Tag Archives: Armed Forces

How to Help Veterans on Mental Health

Employers need to re-evaluate their relationship with the military and the profound disconnect that exists between the lip service of “Thank you for your service” and the tangible, material benefits we give to our armed forces and veterans. The reception and perception that veterans often receive by the civilian population is in need of a total overhaul.

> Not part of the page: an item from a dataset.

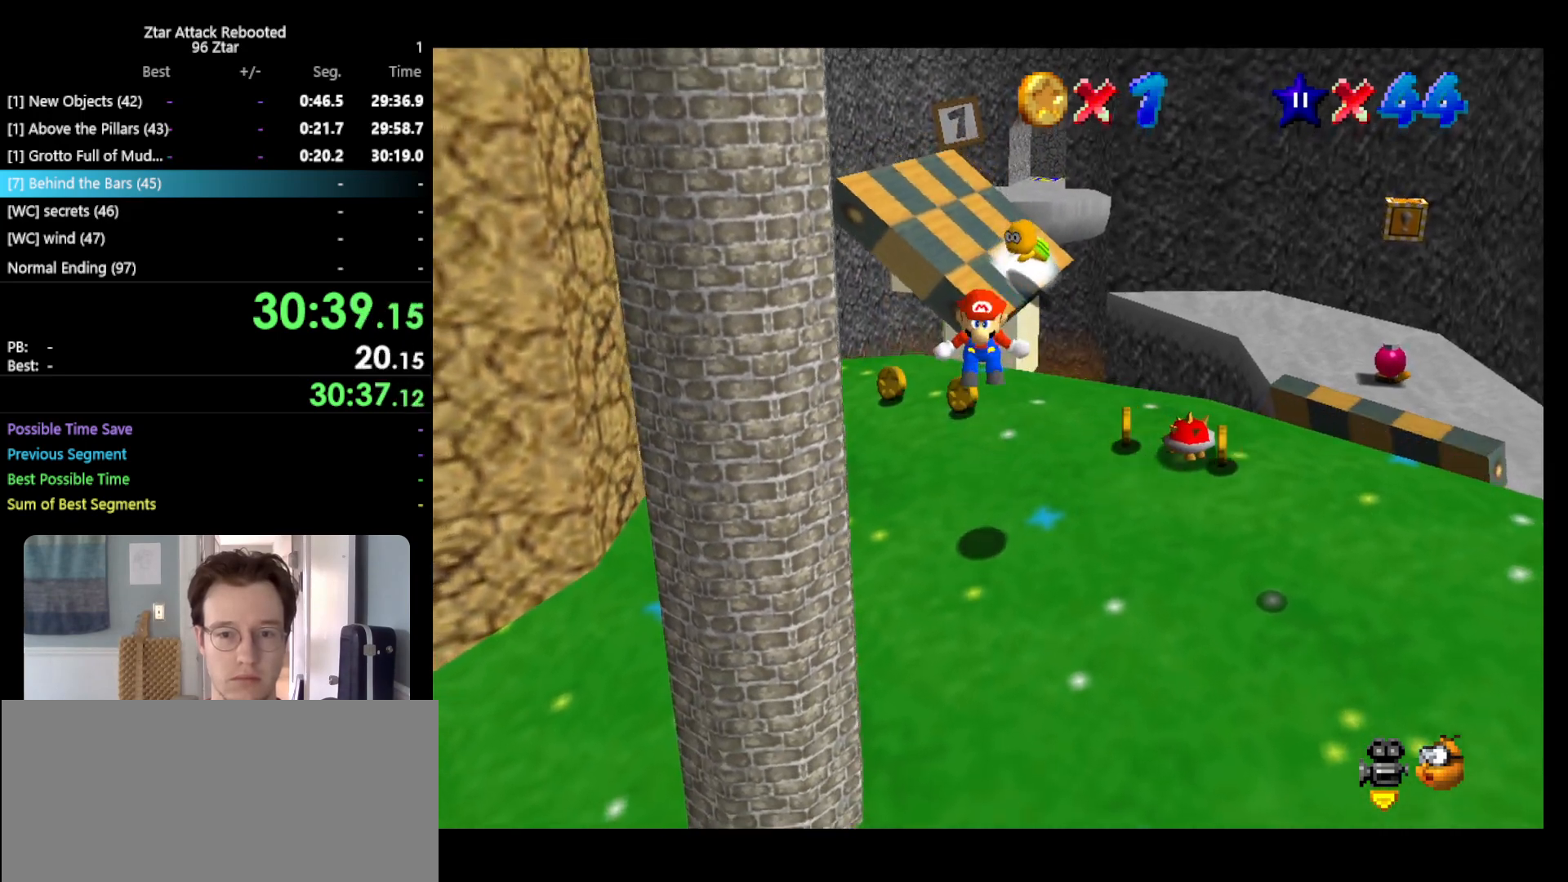
{"buttons": ["Z"], "left_stick": "up", "events": [[117, "left_stick", "up-left"], [417, "left_stick", "up"]]}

A Veteran’s Perspective: The Frustrations of Being Valued by Civilian Workforce

Hearing gratitude for one’s service does make an impact and has been special to me personally, but I would have much more preferred the chance to show what I could do with my skills in the workplace. I remember when I first separated, I spent most of my days job searching and tailoring my resumes to fit each job description precisely. I had received a few calls back but nothing that led to an interview or job offer. After about three to four months of the same routine, I found myself questioning our decision to separate from the military. My experience helped me land a job, but I found it frustrating that my training in the Air Force was considered null at my new place of employment. Veterans with just four or five years of service are almost guaranteed to have some sort of management/supervisory role when they stay in the military, so starting out at entry level all over again in a civilian job is also somewhat difficult.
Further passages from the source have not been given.